● WHAT IS EXPECTED
Set down the entries once more, exactly as given.

● TASK DATA
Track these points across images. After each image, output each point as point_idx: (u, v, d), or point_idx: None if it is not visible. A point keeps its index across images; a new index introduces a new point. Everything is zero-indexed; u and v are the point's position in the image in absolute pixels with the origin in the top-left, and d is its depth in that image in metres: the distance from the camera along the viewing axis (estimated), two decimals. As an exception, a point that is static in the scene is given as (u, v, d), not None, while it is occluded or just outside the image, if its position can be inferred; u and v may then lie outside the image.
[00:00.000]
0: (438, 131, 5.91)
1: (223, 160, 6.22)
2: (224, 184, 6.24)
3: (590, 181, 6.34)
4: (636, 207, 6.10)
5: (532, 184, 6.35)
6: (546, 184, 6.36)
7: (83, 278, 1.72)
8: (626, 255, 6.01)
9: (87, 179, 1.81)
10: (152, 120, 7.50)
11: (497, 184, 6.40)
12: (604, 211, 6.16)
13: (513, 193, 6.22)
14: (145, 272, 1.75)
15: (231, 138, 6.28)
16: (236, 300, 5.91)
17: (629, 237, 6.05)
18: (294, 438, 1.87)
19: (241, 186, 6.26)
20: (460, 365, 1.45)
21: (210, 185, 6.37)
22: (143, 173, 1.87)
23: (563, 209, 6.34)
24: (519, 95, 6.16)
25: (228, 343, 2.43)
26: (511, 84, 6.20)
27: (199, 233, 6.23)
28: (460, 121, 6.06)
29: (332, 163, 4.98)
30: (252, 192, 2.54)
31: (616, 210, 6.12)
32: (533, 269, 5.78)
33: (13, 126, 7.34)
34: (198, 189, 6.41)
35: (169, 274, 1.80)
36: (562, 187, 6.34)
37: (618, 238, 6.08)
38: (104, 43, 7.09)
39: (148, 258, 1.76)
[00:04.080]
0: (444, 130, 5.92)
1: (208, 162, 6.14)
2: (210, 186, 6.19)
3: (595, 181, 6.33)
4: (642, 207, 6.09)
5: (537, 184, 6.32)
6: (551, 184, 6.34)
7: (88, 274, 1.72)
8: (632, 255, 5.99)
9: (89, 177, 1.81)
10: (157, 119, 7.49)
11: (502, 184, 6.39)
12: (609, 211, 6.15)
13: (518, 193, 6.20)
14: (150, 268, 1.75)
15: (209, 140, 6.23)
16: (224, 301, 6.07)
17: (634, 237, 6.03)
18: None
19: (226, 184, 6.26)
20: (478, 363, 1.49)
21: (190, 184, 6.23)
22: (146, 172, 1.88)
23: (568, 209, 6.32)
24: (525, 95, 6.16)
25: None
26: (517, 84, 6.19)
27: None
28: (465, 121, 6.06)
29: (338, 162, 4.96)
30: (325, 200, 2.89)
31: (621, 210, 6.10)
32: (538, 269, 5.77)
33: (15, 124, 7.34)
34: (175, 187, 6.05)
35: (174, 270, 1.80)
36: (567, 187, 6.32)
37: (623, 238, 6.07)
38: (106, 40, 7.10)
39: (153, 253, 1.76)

● OUTPUT FOR THIS EXERCISE
Track these points across images. After each image, output each point as point_idx: (u, v, d), or point_idx: None if it is not visible. A point keeps its index across images; a new index introduces a new point. Everything is zero-indexed; u and v are the point's position in the image in absolute pixels with the origin in the top-left, and d is its depth in that image in metres: the distance from the camera along the viewing axis (estimated), two decimals. As an exception, a point that is static in the scene is given as (u, v, d), not None, while it is occluded or just outside the image, if its position can be inferred; u and v may then lie outside the image.
[00:00.000]
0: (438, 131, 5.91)
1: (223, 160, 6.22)
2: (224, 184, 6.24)
3: (590, 181, 6.34)
4: (636, 207, 6.10)
5: (532, 184, 6.35)
6: (546, 184, 6.36)
7: (83, 278, 1.72)
8: (626, 255, 6.01)
9: (87, 179, 1.81)
10: (152, 120, 7.50)
11: (497, 184, 6.40)
12: (604, 211, 6.16)
13: (513, 193, 6.22)
14: (145, 272, 1.75)
15: (231, 138, 6.28)
16: (236, 300, 5.91)
17: (629, 237, 6.05)
18: (294, 438, 1.87)
19: (241, 186, 6.26)
20: (460, 365, 1.45)
21: (210, 185, 6.37)
22: (143, 173, 1.87)
23: (563, 209, 6.34)
24: (519, 95, 6.16)
25: (228, 343, 2.43)
26: (511, 84, 6.20)
27: (199, 233, 6.23)
28: (460, 121, 6.06)
29: (332, 163, 4.98)
30: (252, 192, 2.54)
31: (616, 210, 6.12)
32: (533, 269, 5.78)
33: (13, 126, 7.34)
34: (198, 189, 6.41)
35: (169, 274, 1.80)
36: (562, 187, 6.34)
37: (618, 238, 6.08)
38: (104, 43, 7.09)
39: (148, 258, 1.76)
[00:04.080]
0: (444, 130, 5.92)
1: (208, 162, 6.14)
2: (210, 186, 6.19)
3: (595, 181, 6.33)
4: (642, 207, 6.09)
5: (537, 184, 6.32)
6: (551, 184, 6.34)
7: (88, 274, 1.72)
8: (632, 255, 5.99)
9: (89, 177, 1.81)
10: (157, 119, 7.49)
11: (502, 184, 6.39)
12: (609, 211, 6.15)
13: (518, 193, 6.20)
14: (150, 268, 1.75)
15: (209, 140, 6.23)
16: (224, 301, 6.07)
17: (634, 237, 6.03)
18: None
19: (226, 184, 6.26)
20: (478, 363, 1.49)
21: (190, 184, 6.23)
22: (146, 172, 1.88)
23: (568, 209, 6.32)
24: (525, 95, 6.16)
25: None
26: (517, 84, 6.19)
27: None
28: (465, 121, 6.06)
29: (338, 162, 4.96)
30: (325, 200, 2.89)
31: (621, 210, 6.10)
32: (538, 269, 5.77)
33: (15, 124, 7.34)
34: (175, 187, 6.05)
35: (174, 270, 1.80)
36: (567, 187, 6.32)
37: (623, 238, 6.07)
38: (106, 40, 7.10)
39: (153, 253, 1.76)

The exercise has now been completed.